Very sorry for your loss and the difficulties you are now experiencing.

It would be a perfectly reasonable thing to call either your primary care of cardio's office and make an appointment to be checked. You've been through a lot and what with your own health issues, you should be checked. Events of the sort you just suffered can effect our health and it seems a good time for you to have a check up.

I've suffered a great many loses and some when I was way too young to be losing my father and sister etc and there is no denying it takes a toll on us. Each time you lose someone you love, you are never again the same IMO

Hope things get better for you soon and you get a good report when next you see your doctors.
 
I'm so sorry for your loss. Been there, done that, and Eva is right - it never gets easy to lose someone you love.

Anxiety and depression are common after such a loss. Sleep disturbances come with both.

It is certainly worth while to see your physician to rule out any physical cause, and perhaps to get some medication for your emotional disruption, if appropriate.
 
My condolences to you, sleep disturbances are a classic sign of depression, and a certain amount of depression after your father's death is normal. My hunch would be you have some depression with anxiety, though I would suggest seeing your doc to rule out any cardiac problems. A med to help you sleep or to help with anxiety is something that would be good for you to talk to your doc about, too.

You might also consider seeing a therapist. I think that might be a better approach than antidepressants.
 
Grief counciling would not be bad at all. It is hard coping with any loss of family. You need to reach out to others who are sharing the same kind of loss. keeping it all bottled up, causes health issues and you are suffering none the less. You go get checked out by a doctor, seek grief counciling and keep reaching out to others. We are all here to help. I lost my mother to RA in 2000. Was not easy for a long time after.
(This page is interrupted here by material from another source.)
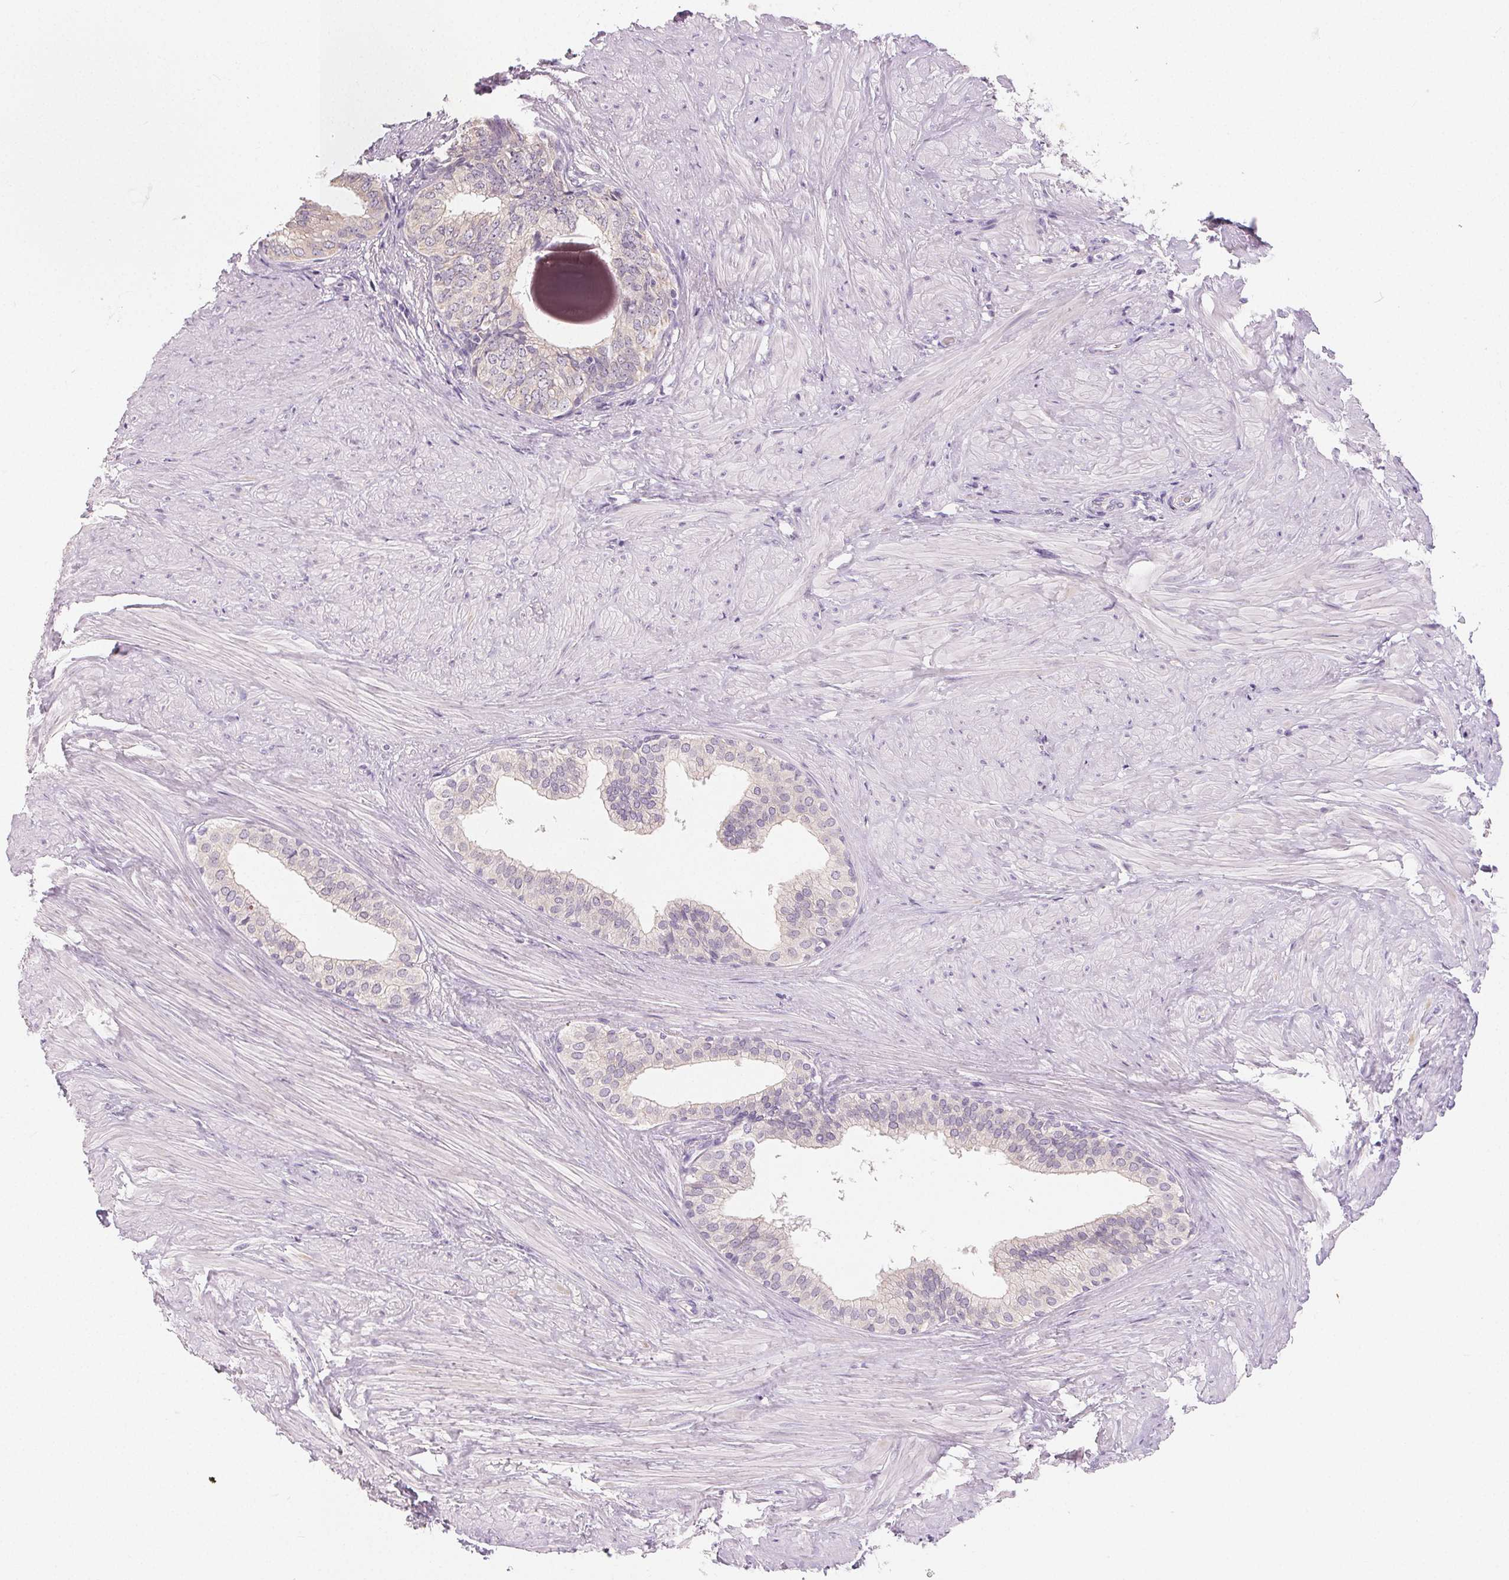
{"staining": {"intensity": "negative", "quantity": "none", "location": "none"}, "tissue": "prostate", "cell_type": "Glandular cells", "image_type": "normal", "snomed": [{"axis": "morphology", "description": "Normal tissue, NOS"}, {"axis": "topography", "description": "Prostate"}, {"axis": "topography", "description": "Peripheral nerve tissue"}], "caption": "Human prostate stained for a protein using immunohistochemistry (IHC) shows no expression in glandular cells.", "gene": "SFTPD", "patient": {"sex": "male", "age": 55}}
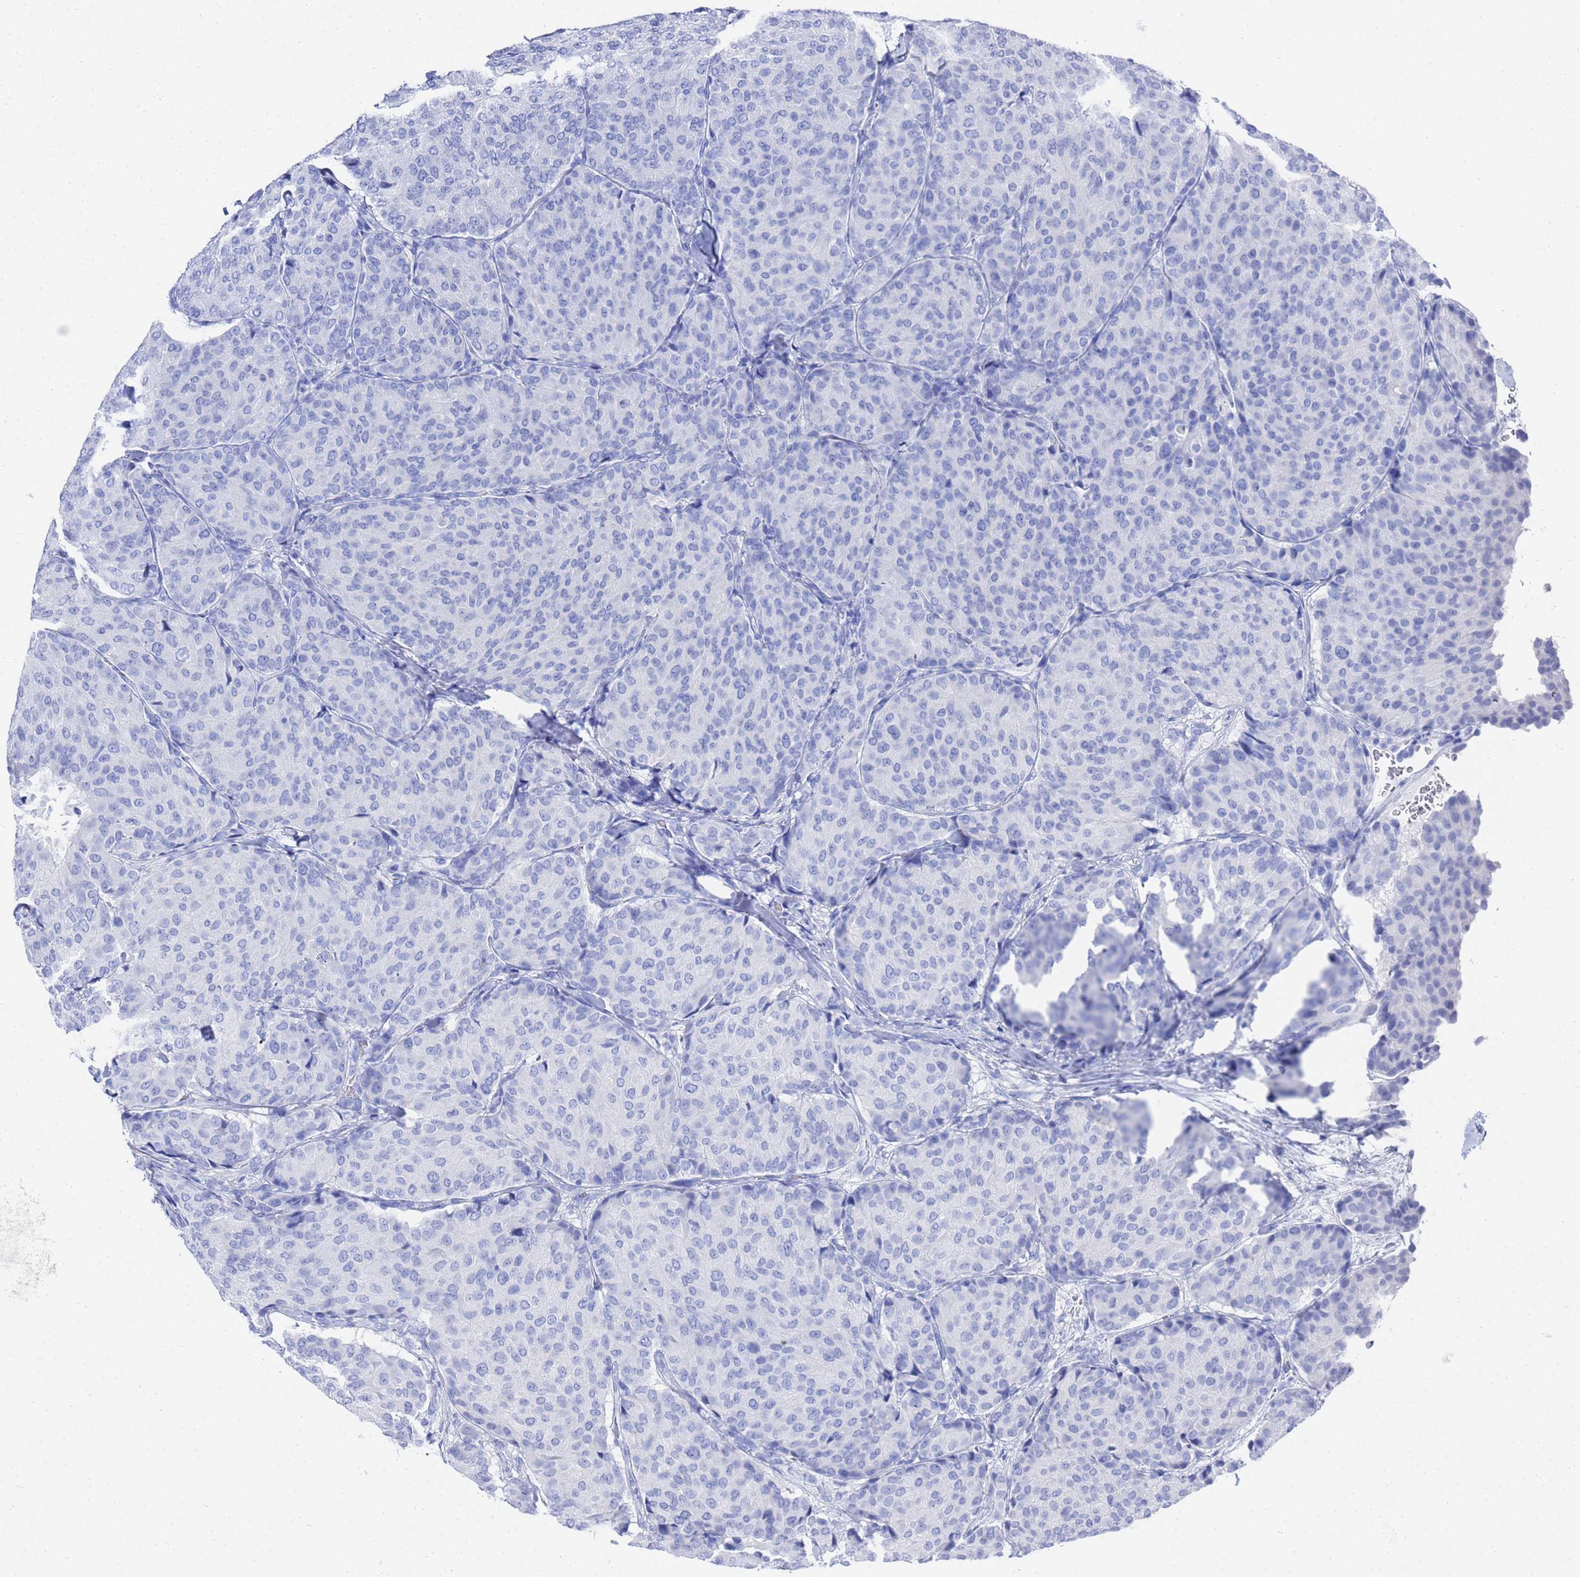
{"staining": {"intensity": "negative", "quantity": "none", "location": "none"}, "tissue": "breast cancer", "cell_type": "Tumor cells", "image_type": "cancer", "snomed": [{"axis": "morphology", "description": "Duct carcinoma"}, {"axis": "topography", "description": "Breast"}], "caption": "Immunohistochemistry (IHC) image of human breast infiltrating ductal carcinoma stained for a protein (brown), which exhibits no positivity in tumor cells.", "gene": "GGT1", "patient": {"sex": "female", "age": 75}}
I turned my thought to angels and that she was looking down on me. She still does, at times, but you can move on. Have a good weekend and hugs for today.
 
Hi Richard

Sorry to hear about your loss and problems with sleep. My theory is that our bodies grieve as much as our minds - our thoughts and what we do consciously are just the tip of the iceberg when it comes to loss.

Stress and worry defiantly affects the body in different ways. Sounds like for you and me and the people in this forum it creeps into our hearts and shows up in symptoms we are familiar with like SOB, palpitations and fatigue.
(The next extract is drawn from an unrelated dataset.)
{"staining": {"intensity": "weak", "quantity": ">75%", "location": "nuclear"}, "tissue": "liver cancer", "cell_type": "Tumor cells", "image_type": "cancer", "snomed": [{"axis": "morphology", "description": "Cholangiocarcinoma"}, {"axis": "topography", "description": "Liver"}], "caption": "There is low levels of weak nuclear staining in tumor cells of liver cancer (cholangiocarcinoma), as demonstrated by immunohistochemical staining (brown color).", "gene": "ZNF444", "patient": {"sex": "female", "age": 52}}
I too am having trouble sleeping since my sister was diagnosed with mental illness – it has been a different kind of grieving but there has been loss along the way.
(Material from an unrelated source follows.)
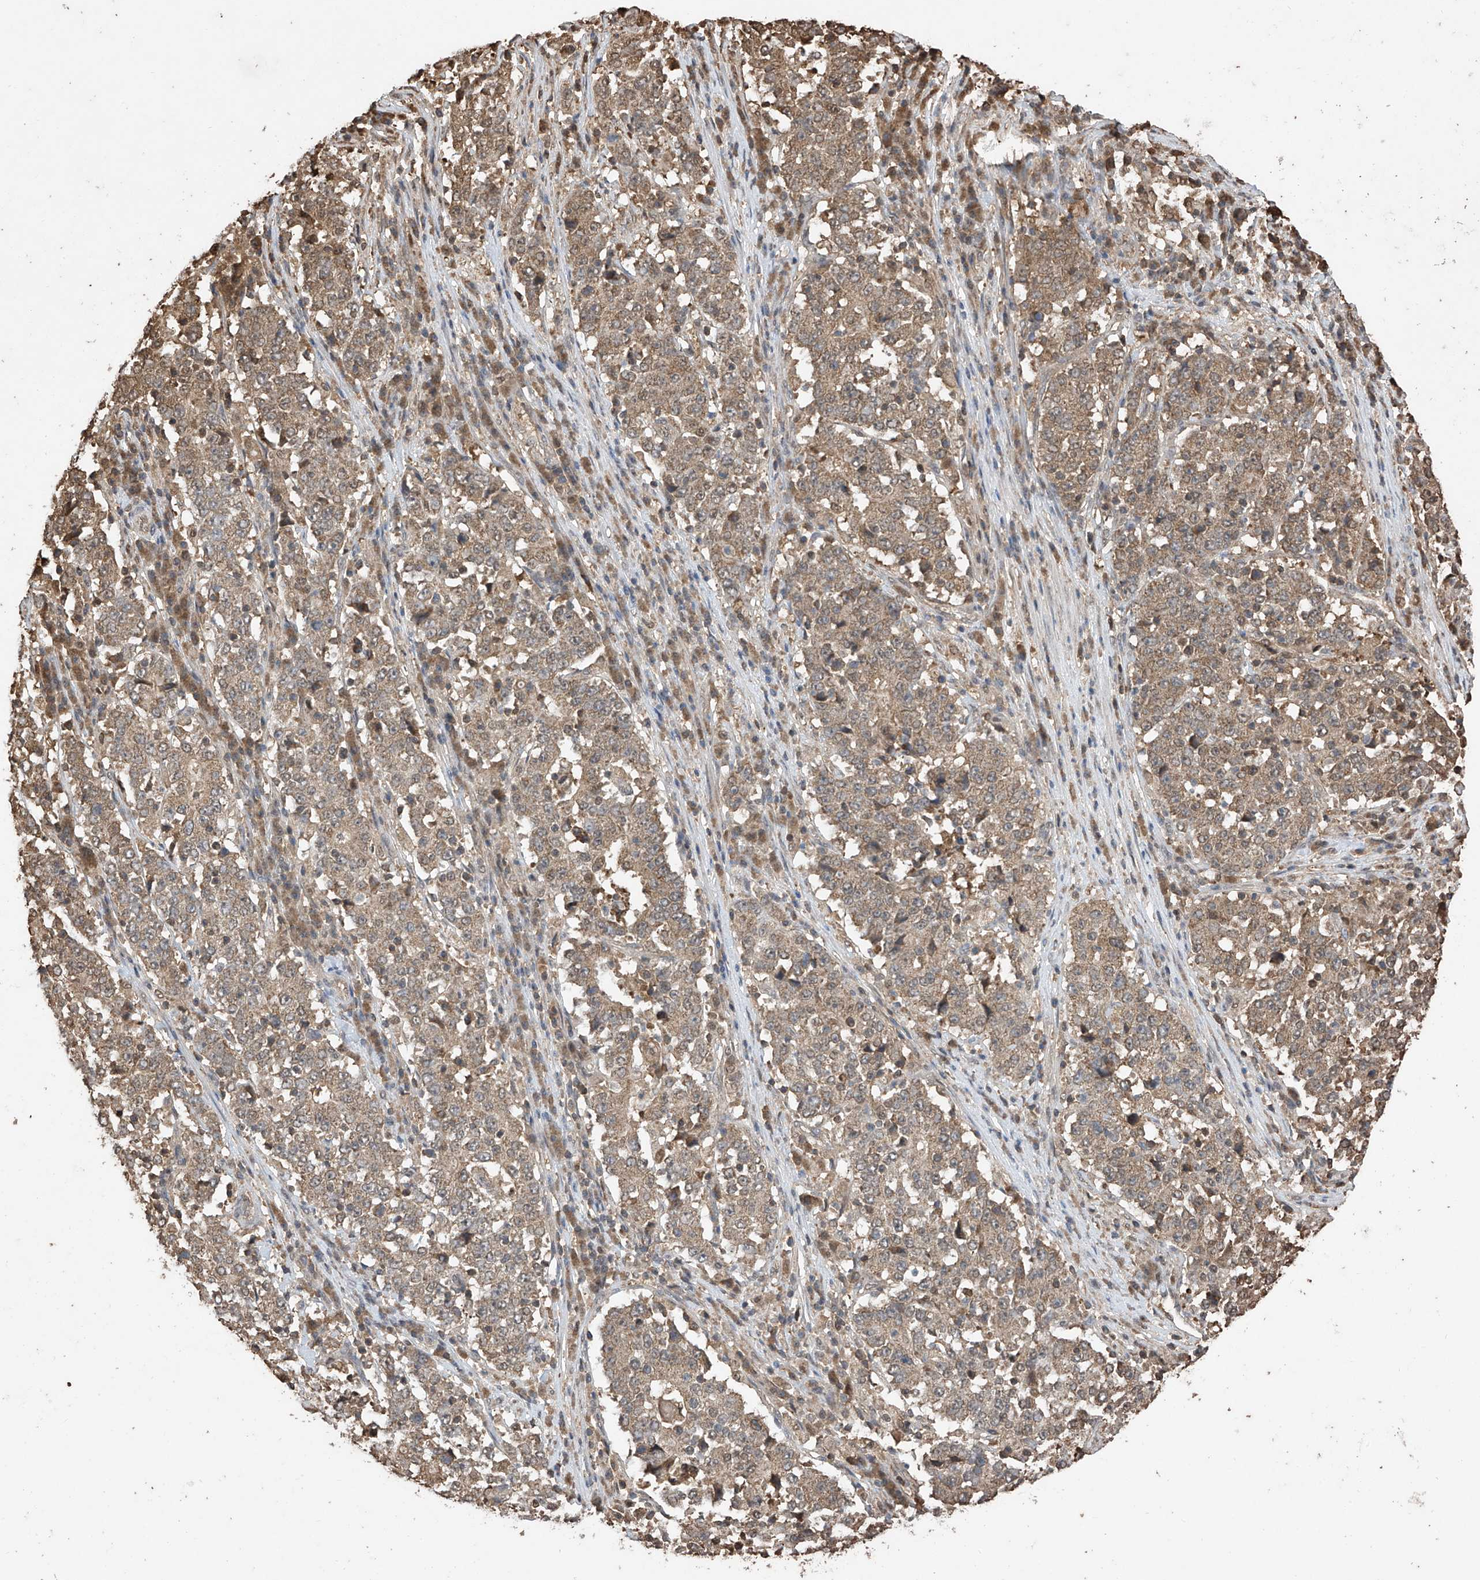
{"staining": {"intensity": "weak", "quantity": ">75%", "location": "cytoplasmic/membranous"}, "tissue": "stomach cancer", "cell_type": "Tumor cells", "image_type": "cancer", "snomed": [{"axis": "morphology", "description": "Adenocarcinoma, NOS"}, {"axis": "topography", "description": "Stomach"}], "caption": "Tumor cells exhibit low levels of weak cytoplasmic/membranous staining in approximately >75% of cells in stomach cancer. Immunohistochemistry stains the protein of interest in brown and the nuclei are stained blue.", "gene": "PNPT1", "patient": {"sex": "male", "age": 59}}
I do a guided sleep meditation every night sometimes it takes 10 minutes other nights I go through 2 CDs but it does the job.

I really recommend it but suggest trying a few out as it is about personal preference. Buy a proper CD if you do want to try I would not just use the youtube ones they are a bit amateur, some have adds and they all cut off too quickly that undoes the relaxing bit, it is worth the investment.

Most of all remember your Dad as he was before he was sick and know that he would want you to be happy and making the most of this life.